Comment by Evangeline Colarossi on August 7, 2012 at 8:13am i just read the last line you wrote: I have a stronger love for God than ever, but i still feel distant from Him!!!
Ever since i left camp i have been teh SAME way!, i <3 HIme with ALL my heart, but now i feel REALLY distant, and that He hears my prayers and needs, but doesnt reply, and answer, or anything, i dont even feel like doing my devos, i was doing really good, till i went to camp, and they had us sooo busy there i didnt have tiem or energy at night or morning, but they had us do devos that they gave us, so i was still doing them, but now i dont feel like it. i did mine last night, but not totally willingly, i KNEW i needed to do them, but i didnt really feel like i WANTED to... my mom told me, it could be any of these things
1. You feelt God so close and powerful at camp, that now its not like that at all, and so you feel far, and that He's not listening.

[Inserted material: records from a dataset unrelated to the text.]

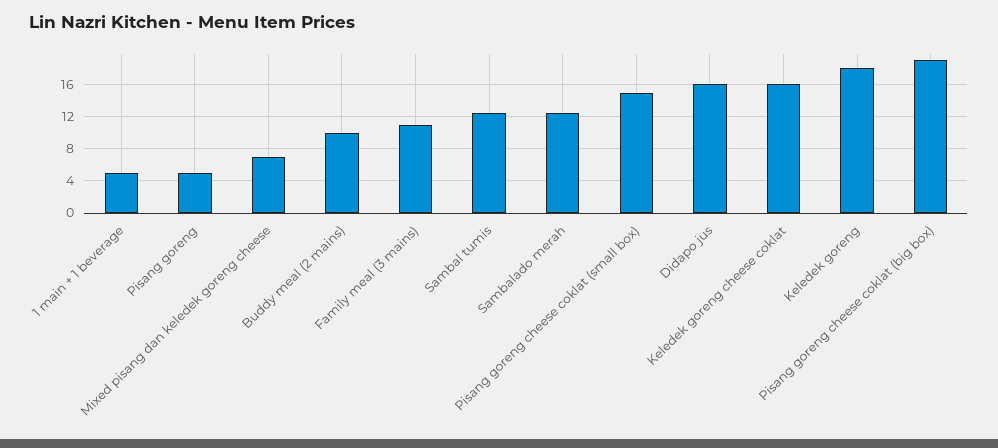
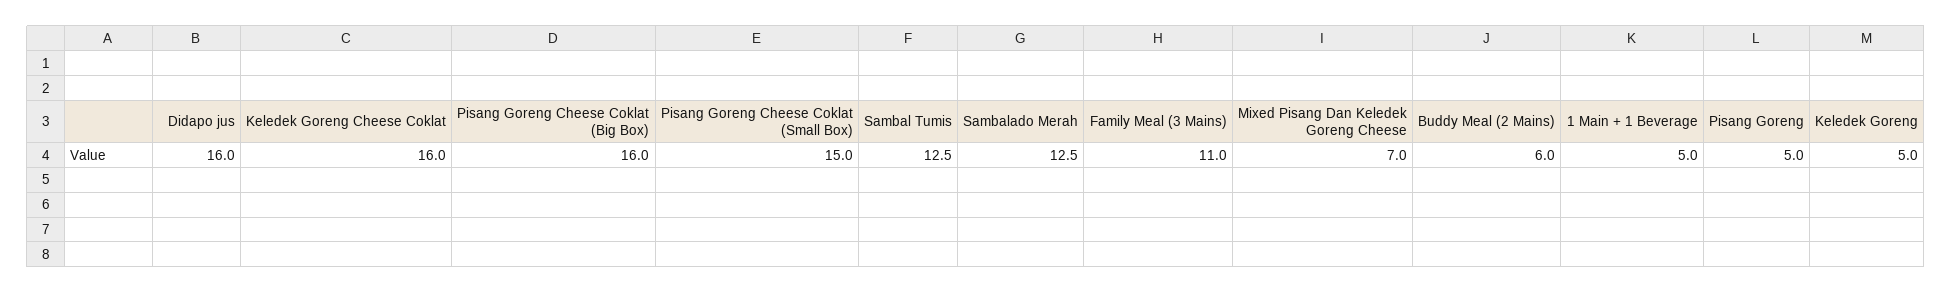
  {
    "1 main + 1 beverage": 5,
    "Pisang goreng": 5,
    "Mixed pisang dan keledek goreng cheese": 7,
-   "Buddy meal (2 mains)": 10,
+   "Buddy meal (2 mains)": 6,
    "Family meal (3 mains)": 11,
    "Sambal tumis": 12.5,
    "Sambalado merah": 12.5,
    "Pisang goreng cheese coklat (small box)": 15,
    "Didapo jus": 16,
    "Keledek goreng cheese coklat": 16,
-   "Keledek goreng": 18,
+   "Keledek goreng": 5,
-   "Pisang goreng cheese coklat (big box)": 19
+   "Pisang goreng cheese coklat (big box)": 16
  }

2. The devil is sending an attack on you, trying to make you think God isnt listening now, and doesnt care.
3. or it could just be hormones! )=
My mom said just to spend quiet time with God, praying isnt enough, if you have a best friend or boy friend, or someone you <3 spending rime with, you spend a lot of time with them right?? well we SAY we <3 God, and we DO, but we dont always let HIM know that, since we dont spend time with Him always.
I aqsked and asked and asked God for friedns, and when He sent them to me, i wasw grateful, but that meant instead of talking to Him, like i would if a freind was right trhere, I have conversations with my friends in my mind, (i know it sounds weird, but its what i do. i act like they r there and have "conversations" with them) But now, its sooooooooooo HARD!! i WANT to talk with Him, but now it seems lonely, like He's not there... So just remember, if you dont get anything elose out of his comment, remember, You are NOT alone! Others aqre also haveing THIS VERY problem!